*과제 내용:* 아래 기록에서 "order: Zygophyllales" 항목이 있는 줄부터 기록의 마지막 줄까지 모든 줄을 한 글자도 바꾸지 말고 다시 적으십시오. 시작 줄과 마지막 줄도 포함하십시오.

기록
* * *

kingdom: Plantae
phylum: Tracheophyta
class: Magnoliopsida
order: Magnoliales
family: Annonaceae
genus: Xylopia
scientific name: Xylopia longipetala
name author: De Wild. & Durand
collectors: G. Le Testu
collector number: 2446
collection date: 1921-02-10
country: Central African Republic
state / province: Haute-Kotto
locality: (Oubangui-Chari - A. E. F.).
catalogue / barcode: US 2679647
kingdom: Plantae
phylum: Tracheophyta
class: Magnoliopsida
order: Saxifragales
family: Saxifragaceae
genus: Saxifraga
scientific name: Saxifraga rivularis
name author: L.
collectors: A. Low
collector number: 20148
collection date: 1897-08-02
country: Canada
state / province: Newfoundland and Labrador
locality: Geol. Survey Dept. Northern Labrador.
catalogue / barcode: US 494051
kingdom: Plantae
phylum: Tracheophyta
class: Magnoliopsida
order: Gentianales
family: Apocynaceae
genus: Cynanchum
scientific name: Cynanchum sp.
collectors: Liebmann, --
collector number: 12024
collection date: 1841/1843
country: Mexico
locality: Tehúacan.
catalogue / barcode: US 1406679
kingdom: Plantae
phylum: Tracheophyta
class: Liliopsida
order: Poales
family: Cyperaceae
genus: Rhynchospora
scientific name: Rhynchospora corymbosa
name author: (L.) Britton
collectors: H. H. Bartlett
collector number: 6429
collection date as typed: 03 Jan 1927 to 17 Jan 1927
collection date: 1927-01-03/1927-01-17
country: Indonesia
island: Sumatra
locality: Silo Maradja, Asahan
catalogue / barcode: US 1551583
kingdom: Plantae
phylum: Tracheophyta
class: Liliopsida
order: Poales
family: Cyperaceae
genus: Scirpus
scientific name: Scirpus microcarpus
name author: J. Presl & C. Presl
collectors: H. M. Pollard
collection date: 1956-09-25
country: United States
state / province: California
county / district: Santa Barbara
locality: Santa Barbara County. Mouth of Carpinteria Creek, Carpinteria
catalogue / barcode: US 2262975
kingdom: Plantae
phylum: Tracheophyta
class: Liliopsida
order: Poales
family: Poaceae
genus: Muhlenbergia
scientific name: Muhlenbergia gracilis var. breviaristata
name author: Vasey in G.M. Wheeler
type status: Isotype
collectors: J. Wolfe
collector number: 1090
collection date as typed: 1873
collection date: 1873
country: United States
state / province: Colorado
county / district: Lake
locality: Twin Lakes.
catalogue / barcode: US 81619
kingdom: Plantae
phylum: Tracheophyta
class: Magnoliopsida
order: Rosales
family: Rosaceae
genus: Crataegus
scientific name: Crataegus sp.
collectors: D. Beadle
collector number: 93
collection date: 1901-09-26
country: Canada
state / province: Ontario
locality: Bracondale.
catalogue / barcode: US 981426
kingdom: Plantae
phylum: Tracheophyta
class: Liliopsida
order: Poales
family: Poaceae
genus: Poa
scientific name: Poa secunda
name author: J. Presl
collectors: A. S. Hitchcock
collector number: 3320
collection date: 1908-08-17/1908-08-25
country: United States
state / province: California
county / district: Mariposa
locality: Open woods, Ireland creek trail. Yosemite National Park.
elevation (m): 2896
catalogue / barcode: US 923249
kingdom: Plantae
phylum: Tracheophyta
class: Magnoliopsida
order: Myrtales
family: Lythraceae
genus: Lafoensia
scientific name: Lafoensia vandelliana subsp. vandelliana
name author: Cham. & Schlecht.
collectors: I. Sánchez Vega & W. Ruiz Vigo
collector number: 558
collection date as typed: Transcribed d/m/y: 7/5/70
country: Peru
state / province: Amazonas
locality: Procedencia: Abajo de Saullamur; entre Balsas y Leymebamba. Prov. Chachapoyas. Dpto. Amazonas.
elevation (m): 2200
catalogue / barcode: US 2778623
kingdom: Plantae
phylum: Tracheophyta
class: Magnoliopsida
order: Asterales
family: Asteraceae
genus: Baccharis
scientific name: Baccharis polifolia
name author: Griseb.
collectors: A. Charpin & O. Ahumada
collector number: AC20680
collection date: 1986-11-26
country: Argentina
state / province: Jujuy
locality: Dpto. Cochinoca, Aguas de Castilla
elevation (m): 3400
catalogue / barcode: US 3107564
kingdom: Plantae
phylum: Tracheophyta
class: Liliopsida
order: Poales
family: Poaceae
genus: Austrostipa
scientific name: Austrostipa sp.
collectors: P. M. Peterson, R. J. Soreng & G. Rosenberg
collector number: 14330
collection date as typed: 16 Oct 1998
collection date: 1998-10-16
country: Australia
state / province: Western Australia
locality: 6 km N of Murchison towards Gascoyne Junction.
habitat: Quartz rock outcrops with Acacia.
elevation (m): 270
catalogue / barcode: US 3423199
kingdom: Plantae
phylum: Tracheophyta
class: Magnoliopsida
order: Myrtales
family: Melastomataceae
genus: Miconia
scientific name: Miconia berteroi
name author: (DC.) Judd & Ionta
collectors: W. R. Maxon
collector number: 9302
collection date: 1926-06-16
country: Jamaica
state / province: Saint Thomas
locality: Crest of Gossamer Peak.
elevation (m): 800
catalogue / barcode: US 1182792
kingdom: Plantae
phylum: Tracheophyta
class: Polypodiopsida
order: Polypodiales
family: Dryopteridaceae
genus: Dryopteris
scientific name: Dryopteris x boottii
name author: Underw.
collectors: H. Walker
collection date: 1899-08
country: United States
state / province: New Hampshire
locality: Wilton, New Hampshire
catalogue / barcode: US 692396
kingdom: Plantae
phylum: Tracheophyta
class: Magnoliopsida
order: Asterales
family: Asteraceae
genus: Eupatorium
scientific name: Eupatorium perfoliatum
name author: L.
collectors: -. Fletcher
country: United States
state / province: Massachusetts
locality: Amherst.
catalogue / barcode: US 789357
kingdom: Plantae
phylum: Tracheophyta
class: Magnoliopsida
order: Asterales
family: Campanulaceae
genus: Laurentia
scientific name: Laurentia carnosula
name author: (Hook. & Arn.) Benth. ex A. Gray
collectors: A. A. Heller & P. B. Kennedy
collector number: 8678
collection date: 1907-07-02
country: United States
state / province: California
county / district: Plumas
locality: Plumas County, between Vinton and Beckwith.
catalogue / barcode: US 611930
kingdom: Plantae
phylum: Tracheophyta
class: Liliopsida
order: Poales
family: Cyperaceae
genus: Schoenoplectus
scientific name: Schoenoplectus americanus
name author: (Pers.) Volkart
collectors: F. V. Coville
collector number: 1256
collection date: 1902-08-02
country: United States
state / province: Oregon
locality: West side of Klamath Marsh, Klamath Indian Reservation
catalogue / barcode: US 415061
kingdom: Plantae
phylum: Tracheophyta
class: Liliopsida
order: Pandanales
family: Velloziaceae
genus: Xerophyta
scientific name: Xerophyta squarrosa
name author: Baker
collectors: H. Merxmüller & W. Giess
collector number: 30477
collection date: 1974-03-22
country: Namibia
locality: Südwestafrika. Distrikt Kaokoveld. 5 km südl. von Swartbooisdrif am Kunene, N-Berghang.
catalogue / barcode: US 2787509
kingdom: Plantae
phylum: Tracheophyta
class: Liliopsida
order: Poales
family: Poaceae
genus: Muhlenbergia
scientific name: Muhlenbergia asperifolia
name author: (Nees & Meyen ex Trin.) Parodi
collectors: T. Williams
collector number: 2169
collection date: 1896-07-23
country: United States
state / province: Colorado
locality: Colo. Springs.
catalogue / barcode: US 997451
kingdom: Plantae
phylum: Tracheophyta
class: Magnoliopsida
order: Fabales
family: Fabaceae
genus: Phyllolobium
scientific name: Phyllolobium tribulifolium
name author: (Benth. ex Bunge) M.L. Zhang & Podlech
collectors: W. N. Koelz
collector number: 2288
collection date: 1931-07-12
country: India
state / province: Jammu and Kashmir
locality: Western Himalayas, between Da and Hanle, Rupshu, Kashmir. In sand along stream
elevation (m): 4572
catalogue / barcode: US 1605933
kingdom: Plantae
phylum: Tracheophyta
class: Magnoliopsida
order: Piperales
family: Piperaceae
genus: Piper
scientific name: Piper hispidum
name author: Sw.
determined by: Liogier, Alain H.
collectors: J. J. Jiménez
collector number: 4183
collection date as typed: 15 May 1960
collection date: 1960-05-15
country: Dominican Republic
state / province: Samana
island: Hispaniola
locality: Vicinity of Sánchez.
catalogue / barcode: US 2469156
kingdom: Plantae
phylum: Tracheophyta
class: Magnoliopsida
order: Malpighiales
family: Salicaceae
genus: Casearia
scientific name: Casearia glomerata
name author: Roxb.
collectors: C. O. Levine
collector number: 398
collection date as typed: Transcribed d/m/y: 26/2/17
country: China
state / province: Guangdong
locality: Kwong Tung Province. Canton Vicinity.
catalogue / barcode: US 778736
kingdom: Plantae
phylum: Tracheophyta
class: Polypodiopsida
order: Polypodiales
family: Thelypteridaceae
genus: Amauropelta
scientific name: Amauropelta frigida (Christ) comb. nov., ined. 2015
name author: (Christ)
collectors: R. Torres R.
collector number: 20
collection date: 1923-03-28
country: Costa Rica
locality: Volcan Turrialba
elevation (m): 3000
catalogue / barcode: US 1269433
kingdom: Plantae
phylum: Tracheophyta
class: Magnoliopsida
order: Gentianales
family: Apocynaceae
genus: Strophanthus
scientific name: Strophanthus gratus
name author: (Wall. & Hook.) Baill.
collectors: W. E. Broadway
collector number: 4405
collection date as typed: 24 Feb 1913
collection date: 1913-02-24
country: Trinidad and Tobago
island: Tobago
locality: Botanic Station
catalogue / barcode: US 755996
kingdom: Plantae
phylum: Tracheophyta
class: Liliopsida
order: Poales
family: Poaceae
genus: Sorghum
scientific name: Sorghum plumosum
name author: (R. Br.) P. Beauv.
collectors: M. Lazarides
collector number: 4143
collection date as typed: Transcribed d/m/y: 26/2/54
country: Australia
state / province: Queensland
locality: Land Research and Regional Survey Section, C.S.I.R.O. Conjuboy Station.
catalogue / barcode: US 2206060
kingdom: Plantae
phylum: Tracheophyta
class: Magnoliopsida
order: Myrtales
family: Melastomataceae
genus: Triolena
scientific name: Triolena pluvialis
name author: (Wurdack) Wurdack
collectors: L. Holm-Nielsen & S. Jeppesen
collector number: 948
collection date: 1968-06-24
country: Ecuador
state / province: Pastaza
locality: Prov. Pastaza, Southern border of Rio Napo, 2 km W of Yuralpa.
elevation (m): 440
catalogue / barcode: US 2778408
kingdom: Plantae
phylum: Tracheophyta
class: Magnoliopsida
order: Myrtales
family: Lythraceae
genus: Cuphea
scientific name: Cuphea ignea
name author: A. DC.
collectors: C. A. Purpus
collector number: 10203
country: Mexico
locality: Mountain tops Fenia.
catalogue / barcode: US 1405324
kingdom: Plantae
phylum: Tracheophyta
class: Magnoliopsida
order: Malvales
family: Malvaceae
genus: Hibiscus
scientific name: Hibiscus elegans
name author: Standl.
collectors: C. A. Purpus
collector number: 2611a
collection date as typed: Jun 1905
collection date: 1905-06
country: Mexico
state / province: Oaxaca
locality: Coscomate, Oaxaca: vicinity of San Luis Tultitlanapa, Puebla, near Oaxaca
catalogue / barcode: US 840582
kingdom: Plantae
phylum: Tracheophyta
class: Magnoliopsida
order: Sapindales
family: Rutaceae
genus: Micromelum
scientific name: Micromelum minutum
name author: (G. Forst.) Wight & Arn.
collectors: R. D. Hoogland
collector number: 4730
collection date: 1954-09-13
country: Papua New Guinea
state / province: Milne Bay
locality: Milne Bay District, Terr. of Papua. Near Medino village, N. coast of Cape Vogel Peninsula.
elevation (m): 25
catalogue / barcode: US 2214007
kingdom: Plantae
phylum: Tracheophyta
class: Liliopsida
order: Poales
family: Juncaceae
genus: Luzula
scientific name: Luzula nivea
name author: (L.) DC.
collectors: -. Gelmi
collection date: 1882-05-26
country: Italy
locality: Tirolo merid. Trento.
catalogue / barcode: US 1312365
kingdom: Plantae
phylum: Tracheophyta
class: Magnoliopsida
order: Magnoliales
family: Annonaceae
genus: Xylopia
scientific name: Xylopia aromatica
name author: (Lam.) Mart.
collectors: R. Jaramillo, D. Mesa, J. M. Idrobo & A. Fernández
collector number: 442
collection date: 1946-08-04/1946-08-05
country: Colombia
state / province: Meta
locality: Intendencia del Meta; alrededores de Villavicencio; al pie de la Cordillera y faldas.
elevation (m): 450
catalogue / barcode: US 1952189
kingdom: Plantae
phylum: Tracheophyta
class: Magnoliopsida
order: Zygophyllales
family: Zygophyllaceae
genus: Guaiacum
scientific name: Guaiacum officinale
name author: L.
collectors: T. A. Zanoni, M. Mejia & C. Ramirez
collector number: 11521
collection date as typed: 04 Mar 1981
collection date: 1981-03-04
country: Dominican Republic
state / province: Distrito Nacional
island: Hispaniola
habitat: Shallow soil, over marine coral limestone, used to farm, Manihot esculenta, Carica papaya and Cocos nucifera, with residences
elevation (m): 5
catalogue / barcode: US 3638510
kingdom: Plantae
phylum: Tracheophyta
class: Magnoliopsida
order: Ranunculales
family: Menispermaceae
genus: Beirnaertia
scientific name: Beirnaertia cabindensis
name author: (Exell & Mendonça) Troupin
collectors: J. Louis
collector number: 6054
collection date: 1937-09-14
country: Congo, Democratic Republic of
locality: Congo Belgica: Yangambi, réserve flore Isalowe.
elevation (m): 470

* * *

*실습 결과:*
order: Zygophyllales
family: Zygophyllaceae
genus: Guaiacum
scientific name: Guaiacum officinale
name author: L.
collectors: T. A. Zanoni, M. Mejia & C. Ramirez
collector number: 11521
collection date as typed: 04 Mar 1981
collection date: 1981-03-04
country: Dominican Republic
state / province: Distrito Nacional
island: Hispaniola
habitat: Shallow soil, over marine coral limestone, used to farm, Manihot esculenta, Carica papaya and Cocos nucifera, with residences
elevation (m): 5
catalogue / barcode: US 3638510
kingdom: Plantae
phylum: Tracheophyta
class: Magnoliopsida
order: Ranunculales
family: Menispermaceae
genus: Beirnaertia
scientific name: Beirnaertia cabindensis
name author: (Exell & Mendonça) Troupin
collectors: J. Louis
collector number: 6054
collection date: 1937-09-14
country: Congo, Democratic Republic of
locality: Congo Belgica: Yangambi, réserve flore Isalowe.
elevation (m): 470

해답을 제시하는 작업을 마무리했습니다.